It seems disingenuous to say that I'm "playing" Charity Miles because even though it's an app, it's not really a game. But I like to keep my themes consistent so "playing" it is!
Charity Miles is an app that tracks your walking, running, or biking workout via GPS and uses your mileage to donate to charity. In the abstract. In practice, the donations are physically given out once a year, based on everyone's total mileage. So if you walk, run, or bike X miles in a term, an amount based on X will be given to a charity at the end of the term. You earn up to $0.25 US / mile by walking or running, and up to $0.10 US / mile by biking. "Up to" because some kind of bookkeeping voodoo means that if CharityMiles' userbase outperforms a set limit, they might have to tweak their donations. You choose the charity you want to raise money for before each work out. There are a lot to choose from; right now I'm focusing on a water charity.
(Unfortunately, one of the charities supported is Autism Speaks. Another cool thing you can do this April is to comment on Charity Miles' Facebook wall and ask them to reconsider their partnership with that particular charity.)
Now that it's warming up and (more importantly) getting light here again, JV and I are much more amenable to going out and walking. Right around fall I discovered that I'd rather walk than do anything else, in terms of physical activity—right in time for it to get dark and cold. But hopefully my love of walking and my desire to help others (coupled with my inability to help as much as I'd like) will result in me getting out of the apartment and on my feet a little more often.
It definitely seems to good to be true, but so far I have yet to come across any concerns about things like data mining or privacy invasions. That's always my secret fear with apps like these: that the company is benefiting from me in ways that I'm not aware of or that I'd never agree to if they told me up front. But while you can find no end of articles decrying Facebook's privacy issues and data mining practices, Charity Miles seems in the clear.
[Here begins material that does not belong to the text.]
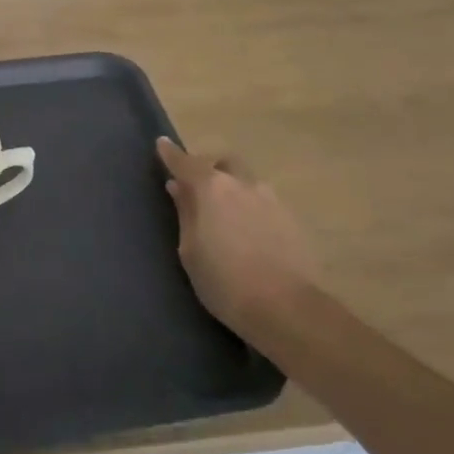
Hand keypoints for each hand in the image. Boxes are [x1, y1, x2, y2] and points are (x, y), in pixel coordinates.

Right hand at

I've been enjoying walking and biking to Mordor, but the reality check of: "It is so easy for you to just go outside and move, that's all it takes to be able to help someone, you might as well just do it" has been the kick in the pants I need. I mean, if I never make it to Mordor, so what? The only person who misses out is me. But to help build a well to increase clean water access? Sure, I can walk around the block to help make that happen.